Countermine brought in 1,260 of the Nov. 3 votes, while Dickson came in second with 1,045.

“I have to say it was a very good feeling,” Dickson said, recalling the moment he realized he had secured the second seat. “I kept telling myself if I won, I would be extremely grateful and would want to serve, but if I lost there was always a variety of ways to serve people you care about.”

As the night went on, he admitted, he had to keep repeating that to himself over and over again.

But in the end, Dickson said, “ It was a very exciting and joyous feeling, that vote of confidence.”

Countermine and Dickson decided early on to team up for the election as both incumbents were facing three new challengers for the two aldermen seats available. Bill Graham, Jason Greenlee and Lucas Schmidt were the newcomers.

“Terry actually approached me about running together,” Dickson said.

“I was happy to because I admire Adam,” Countermine said. “We need him on the board. We’ve worked well together. On most discussions, he and I are on the same page. 

“And one of the outcomes of this is that Adam and I have become very good friends.”

Still, there were more than a few tense moments as election night progressed. 

“Sandy and I were sitting there and I think she was more nervous than I was,” Countermine said, who waited out election night with his wife.

 Dickson recalls calling Terry at one point to congratulate him and one of the opponents on the win, before he realized it was still too early to call the race. 

“I told him, ‘You and Jason will do a great job on the board.” Dickson said with a smile.

“I told him, ‘Half the votes aren’t in yet!,” Countermine said.

While both aldermen look at this re-election as a  stamp of approval for their past work, both are also eager to move into the future.

“As you know, I wasn’t going to run,” Countermine said. “And then I got a lot of calls and people stopping me, because of the times, saying ‘Will you please run?’”

Moving forward, he said, “aside from the obvious, which is finishing all these projects, I hope that because whatever God had blessed me with, that I can help with the healing. There is divisiveness everywhere. Not as much in Jonesborough, but it is still here.”

Countermine said his immediate goal is try to encourage people and to be available “to listen to everybody.”

He also hopes that Jonesborough residents can continue to listen and learn from each other.

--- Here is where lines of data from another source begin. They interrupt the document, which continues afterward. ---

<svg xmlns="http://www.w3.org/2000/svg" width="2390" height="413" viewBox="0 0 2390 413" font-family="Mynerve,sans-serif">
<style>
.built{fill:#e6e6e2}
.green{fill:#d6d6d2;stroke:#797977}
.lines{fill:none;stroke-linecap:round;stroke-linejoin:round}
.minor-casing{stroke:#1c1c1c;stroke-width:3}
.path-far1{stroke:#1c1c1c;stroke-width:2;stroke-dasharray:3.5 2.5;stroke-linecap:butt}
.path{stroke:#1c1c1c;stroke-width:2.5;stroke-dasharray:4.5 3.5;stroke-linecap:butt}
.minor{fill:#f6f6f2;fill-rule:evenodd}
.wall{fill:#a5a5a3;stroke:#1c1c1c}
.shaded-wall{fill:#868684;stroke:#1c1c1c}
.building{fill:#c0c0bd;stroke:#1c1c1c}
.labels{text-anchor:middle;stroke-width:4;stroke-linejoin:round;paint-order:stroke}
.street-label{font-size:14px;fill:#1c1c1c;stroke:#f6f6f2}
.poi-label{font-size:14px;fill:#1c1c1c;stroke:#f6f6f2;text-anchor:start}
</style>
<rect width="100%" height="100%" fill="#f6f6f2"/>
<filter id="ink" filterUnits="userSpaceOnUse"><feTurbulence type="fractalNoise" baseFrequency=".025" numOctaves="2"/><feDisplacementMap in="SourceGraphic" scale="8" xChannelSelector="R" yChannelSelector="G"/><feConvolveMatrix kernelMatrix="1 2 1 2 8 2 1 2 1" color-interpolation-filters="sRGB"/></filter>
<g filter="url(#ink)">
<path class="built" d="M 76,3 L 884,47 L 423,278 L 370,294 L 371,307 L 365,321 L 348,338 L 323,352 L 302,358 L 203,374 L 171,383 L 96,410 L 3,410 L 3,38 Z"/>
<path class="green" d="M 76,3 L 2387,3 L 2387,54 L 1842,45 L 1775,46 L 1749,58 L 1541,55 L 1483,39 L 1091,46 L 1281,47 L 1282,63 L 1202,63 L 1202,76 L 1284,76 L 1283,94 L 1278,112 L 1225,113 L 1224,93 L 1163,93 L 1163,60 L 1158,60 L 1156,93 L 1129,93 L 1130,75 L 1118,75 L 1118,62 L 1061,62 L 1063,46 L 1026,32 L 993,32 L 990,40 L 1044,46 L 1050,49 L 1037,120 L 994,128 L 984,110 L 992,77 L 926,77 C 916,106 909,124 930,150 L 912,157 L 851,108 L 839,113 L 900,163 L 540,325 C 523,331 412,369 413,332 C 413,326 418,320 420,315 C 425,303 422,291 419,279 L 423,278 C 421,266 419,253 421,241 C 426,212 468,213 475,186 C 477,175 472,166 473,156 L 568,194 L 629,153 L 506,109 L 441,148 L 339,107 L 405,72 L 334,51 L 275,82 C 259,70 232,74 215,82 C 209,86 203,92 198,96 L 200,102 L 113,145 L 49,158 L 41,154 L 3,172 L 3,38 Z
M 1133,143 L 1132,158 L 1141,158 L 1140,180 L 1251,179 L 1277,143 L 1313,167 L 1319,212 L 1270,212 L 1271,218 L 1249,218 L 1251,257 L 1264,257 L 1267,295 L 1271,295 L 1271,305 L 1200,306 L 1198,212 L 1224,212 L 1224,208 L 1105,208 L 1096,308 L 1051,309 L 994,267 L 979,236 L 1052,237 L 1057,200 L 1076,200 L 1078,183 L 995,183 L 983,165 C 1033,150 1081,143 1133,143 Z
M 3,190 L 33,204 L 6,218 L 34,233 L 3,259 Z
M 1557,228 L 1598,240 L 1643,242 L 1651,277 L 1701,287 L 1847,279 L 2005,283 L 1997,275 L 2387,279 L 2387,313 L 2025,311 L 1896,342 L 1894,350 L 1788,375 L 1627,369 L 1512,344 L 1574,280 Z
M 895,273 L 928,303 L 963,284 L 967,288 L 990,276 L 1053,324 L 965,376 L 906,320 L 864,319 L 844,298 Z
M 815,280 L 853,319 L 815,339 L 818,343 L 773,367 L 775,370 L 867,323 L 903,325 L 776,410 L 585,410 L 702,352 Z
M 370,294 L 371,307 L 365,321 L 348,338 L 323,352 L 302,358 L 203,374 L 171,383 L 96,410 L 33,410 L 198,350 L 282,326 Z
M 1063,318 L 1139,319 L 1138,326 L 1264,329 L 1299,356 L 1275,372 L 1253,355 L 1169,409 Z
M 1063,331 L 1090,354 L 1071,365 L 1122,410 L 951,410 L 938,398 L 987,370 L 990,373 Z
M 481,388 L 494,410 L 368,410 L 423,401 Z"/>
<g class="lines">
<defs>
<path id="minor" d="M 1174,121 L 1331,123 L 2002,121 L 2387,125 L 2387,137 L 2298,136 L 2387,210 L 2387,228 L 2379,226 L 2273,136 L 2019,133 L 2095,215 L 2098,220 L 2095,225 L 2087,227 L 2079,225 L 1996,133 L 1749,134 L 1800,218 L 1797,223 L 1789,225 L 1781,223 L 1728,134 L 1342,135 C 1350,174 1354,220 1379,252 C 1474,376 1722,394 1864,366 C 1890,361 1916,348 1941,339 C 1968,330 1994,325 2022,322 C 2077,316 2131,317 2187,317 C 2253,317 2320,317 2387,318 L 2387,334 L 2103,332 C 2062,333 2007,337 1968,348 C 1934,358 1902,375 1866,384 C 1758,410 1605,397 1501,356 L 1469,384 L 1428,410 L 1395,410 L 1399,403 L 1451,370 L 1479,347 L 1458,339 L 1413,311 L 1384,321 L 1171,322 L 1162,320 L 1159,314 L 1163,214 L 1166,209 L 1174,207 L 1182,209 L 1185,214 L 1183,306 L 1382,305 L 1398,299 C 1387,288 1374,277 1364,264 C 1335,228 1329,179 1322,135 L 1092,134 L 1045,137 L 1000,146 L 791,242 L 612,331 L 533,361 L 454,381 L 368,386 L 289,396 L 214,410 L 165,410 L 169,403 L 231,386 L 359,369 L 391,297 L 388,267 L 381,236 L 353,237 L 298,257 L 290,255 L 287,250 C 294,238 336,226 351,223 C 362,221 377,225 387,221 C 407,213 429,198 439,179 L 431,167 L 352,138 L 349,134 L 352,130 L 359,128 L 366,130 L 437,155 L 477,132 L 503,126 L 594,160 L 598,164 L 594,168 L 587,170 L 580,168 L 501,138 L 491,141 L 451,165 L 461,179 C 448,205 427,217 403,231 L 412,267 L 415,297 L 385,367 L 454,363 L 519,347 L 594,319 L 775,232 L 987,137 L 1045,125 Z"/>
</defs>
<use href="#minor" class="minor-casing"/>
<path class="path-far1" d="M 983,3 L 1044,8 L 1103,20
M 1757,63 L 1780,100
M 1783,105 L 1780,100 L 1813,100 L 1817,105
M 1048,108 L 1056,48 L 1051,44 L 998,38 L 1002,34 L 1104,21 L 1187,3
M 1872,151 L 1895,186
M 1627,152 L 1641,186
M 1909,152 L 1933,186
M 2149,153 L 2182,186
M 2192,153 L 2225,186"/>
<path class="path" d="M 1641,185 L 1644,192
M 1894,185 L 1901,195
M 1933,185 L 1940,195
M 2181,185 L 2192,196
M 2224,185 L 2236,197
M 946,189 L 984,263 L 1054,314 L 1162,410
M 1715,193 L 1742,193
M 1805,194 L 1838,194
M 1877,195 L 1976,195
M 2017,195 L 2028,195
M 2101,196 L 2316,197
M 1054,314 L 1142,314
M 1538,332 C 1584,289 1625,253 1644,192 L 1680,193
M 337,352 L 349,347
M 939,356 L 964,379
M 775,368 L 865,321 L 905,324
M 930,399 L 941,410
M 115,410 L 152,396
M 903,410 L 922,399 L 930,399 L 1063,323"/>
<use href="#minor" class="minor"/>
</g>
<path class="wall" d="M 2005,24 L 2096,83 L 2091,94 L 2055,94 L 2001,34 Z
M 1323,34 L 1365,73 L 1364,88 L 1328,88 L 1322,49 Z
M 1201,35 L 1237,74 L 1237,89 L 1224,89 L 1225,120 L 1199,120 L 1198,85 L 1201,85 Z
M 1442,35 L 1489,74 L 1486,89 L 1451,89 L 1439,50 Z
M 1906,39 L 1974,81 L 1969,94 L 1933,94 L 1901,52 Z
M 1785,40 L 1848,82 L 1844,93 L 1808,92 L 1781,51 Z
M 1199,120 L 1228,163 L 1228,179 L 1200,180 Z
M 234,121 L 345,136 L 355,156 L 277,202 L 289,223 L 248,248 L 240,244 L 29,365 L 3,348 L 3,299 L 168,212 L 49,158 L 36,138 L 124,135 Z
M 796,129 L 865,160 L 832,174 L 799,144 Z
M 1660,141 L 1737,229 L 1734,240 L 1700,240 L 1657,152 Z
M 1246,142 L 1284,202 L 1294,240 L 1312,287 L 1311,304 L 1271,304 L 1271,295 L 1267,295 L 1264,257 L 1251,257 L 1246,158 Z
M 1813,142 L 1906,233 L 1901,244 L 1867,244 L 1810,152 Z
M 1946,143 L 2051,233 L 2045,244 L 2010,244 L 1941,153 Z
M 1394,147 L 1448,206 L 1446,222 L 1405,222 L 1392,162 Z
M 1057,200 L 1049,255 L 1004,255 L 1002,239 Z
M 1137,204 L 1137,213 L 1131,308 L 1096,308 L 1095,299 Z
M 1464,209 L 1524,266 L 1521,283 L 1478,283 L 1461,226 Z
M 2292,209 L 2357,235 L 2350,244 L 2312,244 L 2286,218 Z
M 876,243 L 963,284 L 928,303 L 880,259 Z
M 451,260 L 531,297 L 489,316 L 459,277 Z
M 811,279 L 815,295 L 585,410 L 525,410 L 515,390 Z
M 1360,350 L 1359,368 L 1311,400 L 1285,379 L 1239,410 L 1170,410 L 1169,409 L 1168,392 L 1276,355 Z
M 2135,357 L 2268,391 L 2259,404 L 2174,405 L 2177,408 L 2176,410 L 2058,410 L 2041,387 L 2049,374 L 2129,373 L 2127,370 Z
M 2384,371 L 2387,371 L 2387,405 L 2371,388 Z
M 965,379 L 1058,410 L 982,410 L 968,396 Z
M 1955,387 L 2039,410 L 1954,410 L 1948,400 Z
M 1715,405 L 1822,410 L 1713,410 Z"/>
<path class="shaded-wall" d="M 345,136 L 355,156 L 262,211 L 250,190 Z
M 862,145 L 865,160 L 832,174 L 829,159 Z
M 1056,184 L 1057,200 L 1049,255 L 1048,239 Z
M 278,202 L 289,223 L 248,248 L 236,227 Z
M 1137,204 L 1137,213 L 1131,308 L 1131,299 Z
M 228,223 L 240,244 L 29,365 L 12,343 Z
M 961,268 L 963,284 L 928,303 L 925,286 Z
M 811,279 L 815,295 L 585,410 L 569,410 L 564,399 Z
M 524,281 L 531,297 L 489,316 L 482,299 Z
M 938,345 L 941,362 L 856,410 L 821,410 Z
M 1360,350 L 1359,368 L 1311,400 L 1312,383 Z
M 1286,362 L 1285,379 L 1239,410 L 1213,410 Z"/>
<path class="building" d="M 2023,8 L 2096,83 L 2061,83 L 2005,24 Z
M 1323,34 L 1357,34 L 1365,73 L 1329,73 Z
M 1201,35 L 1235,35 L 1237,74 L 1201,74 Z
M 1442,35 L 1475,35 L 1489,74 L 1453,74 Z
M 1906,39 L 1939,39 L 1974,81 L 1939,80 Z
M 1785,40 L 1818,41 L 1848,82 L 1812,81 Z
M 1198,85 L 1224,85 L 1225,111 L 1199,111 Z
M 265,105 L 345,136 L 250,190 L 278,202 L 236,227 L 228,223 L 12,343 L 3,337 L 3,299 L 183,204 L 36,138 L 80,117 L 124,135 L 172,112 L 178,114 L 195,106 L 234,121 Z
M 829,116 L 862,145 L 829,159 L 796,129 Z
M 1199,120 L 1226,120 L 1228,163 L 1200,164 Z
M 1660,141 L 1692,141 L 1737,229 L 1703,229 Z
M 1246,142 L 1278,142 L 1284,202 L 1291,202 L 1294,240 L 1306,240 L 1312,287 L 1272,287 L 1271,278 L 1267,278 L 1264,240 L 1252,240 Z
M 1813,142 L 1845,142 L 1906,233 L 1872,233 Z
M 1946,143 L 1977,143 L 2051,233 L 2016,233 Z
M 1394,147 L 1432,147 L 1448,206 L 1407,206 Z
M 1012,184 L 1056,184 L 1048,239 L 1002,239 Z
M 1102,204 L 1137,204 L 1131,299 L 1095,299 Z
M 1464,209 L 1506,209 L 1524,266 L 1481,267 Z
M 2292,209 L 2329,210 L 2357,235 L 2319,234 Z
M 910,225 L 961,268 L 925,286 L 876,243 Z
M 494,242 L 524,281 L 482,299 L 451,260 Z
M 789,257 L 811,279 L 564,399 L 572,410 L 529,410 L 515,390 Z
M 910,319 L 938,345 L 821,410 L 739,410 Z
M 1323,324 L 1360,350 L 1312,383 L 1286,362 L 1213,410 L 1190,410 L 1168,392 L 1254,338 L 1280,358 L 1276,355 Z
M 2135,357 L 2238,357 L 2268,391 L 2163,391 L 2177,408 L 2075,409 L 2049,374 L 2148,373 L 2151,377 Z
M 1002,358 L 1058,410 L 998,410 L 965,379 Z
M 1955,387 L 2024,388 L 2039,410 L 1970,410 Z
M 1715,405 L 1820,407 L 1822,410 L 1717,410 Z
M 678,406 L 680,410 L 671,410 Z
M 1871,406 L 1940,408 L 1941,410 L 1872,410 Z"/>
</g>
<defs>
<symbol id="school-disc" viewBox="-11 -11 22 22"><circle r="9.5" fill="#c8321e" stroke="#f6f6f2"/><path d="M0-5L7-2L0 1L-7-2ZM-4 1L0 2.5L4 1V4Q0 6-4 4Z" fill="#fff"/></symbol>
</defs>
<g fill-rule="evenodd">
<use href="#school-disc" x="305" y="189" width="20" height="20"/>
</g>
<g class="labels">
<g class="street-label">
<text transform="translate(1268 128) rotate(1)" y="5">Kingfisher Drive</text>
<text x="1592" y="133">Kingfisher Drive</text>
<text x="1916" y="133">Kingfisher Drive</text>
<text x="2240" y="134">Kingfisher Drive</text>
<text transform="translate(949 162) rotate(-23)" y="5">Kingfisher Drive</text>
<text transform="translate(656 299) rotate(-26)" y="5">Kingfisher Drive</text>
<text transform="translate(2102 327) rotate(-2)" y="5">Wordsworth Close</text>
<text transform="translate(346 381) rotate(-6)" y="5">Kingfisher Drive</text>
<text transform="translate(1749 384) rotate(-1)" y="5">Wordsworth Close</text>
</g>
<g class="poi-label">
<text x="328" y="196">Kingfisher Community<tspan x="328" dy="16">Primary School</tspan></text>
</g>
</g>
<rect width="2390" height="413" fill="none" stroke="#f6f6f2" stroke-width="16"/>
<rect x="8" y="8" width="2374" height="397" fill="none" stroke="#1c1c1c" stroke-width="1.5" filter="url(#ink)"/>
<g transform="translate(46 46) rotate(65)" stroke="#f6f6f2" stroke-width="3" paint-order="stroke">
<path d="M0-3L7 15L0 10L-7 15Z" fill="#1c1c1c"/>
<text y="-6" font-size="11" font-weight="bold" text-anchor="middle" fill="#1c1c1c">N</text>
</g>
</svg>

“I think basically people who love Jonesborough, we generally get along,” Countermine said. “That is something that we really have to work with.”

Dickson too is already setting his sights on possible accomplishments during this next two-year term.

“One of the things I’m particularly interested in in this whole idea of regionalism,” Dickson said. “I think Jonesborough has a role to play. Jonesborough is a destination spot. I think we are a very essential piece of a tourism puzzle.”

And that means, he said, he believes Tennessee’s oldest town should have a bigger role in the conversation.

He also believes that the Telford Industrial Park is as vital to Jonesborough and its future as it is to the region.

Next, Dickson points to the importance of small business in the Jonesborough community and the town’s possible involvement in its process.

“Those are some things  I want to keep my eyes on,” he said. 

He wants to see how  innovative the town can be in helping individuals start their own business, access needed capital and more.

Finally, like Countermine, Dickson sees a strong and always growing sense of community as key to Jonesborough’s future.

“ I think the key role is to work intentionally to try to bring people together and to promote harmony,” he said. “I have always believed that Jonesborough is a place because of our heritage, (where) there has been a greater sense of cooperation.”

In fact, especially over the past four decades, Dickson said, the town has done well, building community through arts, town events and more. 

He is even more confident in the future.

“Yes, 2020 has been a divisive election, It was coarse, prickly, but I think going forward we have to bring people together.”

Election results are slated to become certified Nov. 23.